Recommend returns 5 song recommendations for a given user_id. Output should consists of Arrays that are size of 2. First element of the array is song name and the second artist name. You will basically just have to insert the parameters into the methods you have created.

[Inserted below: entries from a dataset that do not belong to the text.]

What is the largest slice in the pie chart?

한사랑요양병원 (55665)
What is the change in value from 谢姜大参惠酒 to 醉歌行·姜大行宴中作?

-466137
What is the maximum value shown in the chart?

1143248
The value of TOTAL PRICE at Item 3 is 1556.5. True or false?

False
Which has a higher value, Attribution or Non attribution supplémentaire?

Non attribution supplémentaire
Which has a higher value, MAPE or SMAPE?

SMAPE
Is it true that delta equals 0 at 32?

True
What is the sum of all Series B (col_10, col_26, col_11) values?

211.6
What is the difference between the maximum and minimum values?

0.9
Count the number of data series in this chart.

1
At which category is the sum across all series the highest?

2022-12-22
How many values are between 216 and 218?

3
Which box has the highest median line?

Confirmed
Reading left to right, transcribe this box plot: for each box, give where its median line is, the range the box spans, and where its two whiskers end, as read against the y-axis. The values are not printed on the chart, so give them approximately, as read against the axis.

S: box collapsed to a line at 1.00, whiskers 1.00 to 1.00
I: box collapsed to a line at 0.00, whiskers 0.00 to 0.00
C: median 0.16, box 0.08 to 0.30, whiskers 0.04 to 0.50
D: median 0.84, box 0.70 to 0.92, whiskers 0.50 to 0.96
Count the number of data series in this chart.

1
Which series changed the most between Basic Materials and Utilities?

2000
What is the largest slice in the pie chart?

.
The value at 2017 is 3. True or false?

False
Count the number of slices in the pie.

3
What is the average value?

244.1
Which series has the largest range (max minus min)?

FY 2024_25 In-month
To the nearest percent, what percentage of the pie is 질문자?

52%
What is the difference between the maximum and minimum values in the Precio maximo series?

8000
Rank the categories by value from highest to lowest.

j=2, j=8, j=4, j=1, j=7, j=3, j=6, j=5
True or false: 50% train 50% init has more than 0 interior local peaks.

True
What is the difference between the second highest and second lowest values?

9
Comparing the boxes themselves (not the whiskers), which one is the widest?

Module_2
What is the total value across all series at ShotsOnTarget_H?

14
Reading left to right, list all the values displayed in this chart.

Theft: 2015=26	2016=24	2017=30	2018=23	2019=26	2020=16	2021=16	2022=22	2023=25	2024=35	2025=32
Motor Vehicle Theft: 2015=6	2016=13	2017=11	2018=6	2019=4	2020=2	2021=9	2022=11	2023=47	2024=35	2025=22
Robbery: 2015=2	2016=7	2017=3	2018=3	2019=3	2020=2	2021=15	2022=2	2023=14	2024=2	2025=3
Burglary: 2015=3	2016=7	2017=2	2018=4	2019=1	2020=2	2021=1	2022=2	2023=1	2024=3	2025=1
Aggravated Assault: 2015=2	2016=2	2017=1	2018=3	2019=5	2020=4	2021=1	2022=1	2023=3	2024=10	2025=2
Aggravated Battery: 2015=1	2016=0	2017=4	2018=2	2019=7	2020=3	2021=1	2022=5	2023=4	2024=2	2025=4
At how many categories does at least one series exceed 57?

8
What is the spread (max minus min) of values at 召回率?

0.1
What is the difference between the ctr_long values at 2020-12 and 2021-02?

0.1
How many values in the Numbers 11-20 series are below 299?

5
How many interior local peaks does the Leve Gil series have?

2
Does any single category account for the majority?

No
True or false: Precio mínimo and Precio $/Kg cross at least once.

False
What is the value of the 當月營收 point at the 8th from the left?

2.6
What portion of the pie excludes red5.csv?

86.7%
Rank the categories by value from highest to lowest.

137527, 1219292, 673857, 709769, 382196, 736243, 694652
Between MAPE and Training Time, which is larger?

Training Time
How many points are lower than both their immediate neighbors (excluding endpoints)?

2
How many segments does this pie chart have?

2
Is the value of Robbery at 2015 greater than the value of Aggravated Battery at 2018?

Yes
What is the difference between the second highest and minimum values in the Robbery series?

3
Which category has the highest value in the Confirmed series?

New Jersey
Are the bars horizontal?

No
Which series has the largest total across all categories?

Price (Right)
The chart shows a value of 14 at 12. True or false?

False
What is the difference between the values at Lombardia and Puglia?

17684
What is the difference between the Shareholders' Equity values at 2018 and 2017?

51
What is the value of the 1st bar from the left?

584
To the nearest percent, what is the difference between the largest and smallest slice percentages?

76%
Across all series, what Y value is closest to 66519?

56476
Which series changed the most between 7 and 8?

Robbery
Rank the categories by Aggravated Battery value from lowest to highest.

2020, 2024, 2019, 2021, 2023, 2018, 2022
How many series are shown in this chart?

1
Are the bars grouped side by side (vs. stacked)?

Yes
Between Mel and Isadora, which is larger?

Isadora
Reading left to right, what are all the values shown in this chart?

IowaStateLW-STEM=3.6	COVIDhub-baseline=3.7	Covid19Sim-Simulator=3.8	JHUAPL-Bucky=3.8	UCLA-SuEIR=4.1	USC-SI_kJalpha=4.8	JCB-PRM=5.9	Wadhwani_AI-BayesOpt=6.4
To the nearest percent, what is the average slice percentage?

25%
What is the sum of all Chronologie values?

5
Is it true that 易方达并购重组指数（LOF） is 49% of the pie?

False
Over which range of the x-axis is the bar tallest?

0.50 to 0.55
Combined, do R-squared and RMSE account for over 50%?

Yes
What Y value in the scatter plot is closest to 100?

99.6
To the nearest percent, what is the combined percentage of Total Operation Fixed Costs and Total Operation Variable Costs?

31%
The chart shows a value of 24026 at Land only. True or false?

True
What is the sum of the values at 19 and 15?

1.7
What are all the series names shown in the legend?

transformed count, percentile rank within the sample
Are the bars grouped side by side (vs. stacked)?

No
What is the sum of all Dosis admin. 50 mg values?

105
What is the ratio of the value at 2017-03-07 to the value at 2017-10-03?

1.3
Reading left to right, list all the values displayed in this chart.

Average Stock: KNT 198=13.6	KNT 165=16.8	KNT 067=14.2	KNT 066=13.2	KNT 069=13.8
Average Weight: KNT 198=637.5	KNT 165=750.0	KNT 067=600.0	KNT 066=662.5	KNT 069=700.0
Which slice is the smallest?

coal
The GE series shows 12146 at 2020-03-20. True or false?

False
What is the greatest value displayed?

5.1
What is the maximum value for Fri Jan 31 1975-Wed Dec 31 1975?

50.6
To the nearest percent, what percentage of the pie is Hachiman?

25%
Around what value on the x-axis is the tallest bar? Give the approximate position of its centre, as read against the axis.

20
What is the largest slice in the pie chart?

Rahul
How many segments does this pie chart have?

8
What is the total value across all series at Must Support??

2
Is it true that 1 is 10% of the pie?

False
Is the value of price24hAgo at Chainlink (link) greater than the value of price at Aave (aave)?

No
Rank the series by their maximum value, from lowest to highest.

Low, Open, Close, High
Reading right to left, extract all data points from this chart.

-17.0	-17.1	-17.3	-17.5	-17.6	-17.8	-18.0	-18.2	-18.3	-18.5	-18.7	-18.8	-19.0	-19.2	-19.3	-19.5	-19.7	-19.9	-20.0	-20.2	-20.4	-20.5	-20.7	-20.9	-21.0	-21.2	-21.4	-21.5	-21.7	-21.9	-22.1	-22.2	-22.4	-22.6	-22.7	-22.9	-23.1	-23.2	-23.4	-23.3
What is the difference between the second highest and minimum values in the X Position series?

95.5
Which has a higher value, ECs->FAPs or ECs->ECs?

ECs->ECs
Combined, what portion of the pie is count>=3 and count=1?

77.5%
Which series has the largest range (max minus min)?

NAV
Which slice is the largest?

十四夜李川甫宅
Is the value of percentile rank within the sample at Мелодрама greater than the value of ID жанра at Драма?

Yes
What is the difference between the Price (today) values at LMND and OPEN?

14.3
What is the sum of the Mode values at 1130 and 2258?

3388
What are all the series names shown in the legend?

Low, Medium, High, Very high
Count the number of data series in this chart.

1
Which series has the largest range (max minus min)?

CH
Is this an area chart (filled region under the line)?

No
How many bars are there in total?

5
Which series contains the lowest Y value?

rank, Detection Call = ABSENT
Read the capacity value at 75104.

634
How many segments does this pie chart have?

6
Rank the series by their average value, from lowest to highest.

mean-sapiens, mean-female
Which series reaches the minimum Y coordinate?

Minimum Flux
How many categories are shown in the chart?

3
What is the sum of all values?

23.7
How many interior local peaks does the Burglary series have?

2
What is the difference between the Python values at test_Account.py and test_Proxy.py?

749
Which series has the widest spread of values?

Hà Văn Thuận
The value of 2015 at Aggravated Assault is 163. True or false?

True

Remember the type of parameter that `recommendSongs()` accepts.

Example return

`[["My Business","Guy"],  
["The Man With The Bag","Floyd/Animal/Zoot"],  
["Challenger","Growing"],  
["Una Ragazza In Due", "I Giganti"],
["That Is Why", "Say Anything"]]`   

param `path` path to user data  
param `userId` user_id (String) that can be found from user dataset  
param `tracksPath` path to unique song names dataset   
param `seed` used for testing, put it into the `trainsALS()` method   
`return` corresponding song + artist names inside array

In [35]:
def recommend(path, userId, tracksPath, seed):
    userDF = load(path)
    convDF = convert(userDF)
    toRateRDD = toRating(convDF)
    model = trainALS(toRateRDD, seed)
    user = convDF.where(convDF["user"]==userId)
    user = user.first().user_indexed
    recos = recommendSongs(model, int(user))
    rec_songs = getSongNames(convDF, recos, tracksPath)
    return rec_songs
    raise NotImplementedError()

In [36]:
recom = recommend(sampleUsersPath, "b80344d063b5ccb3212f76538f3d9e43d87dca9e" ,sampleTracksPath, rSeed)
recom

[['Cordeiro De Nana', 'João Gilberto / Gilberto Gil / Caetano Veloso'],
 ['Limbo (Remastered LP Version)', 'Rush'],
 ['Whataya Want From Me', 'Adam Lambert'],
 ['Awakenings', 'Symphony X'],
 ['Inferno (unleash The Fire)', 'Symphony X']]

In [37]:
'''recommend test'''
assert len(recom) == 5, "the amount of recommendations was expected to be 5 but it was %s" % len(recom)
assert type(recom[0]) == list, "the type of a 'recommend' element was expected to be list but it was %s" % type(recom[0])
#test if the same user and seed returns the same as songNames
assert recom == songNames, "the song names were expected to be %s but they were %s" % (songNames, recom)

In [None]:
spark.catalog.clearCache()
sc.stop()
spark.stop()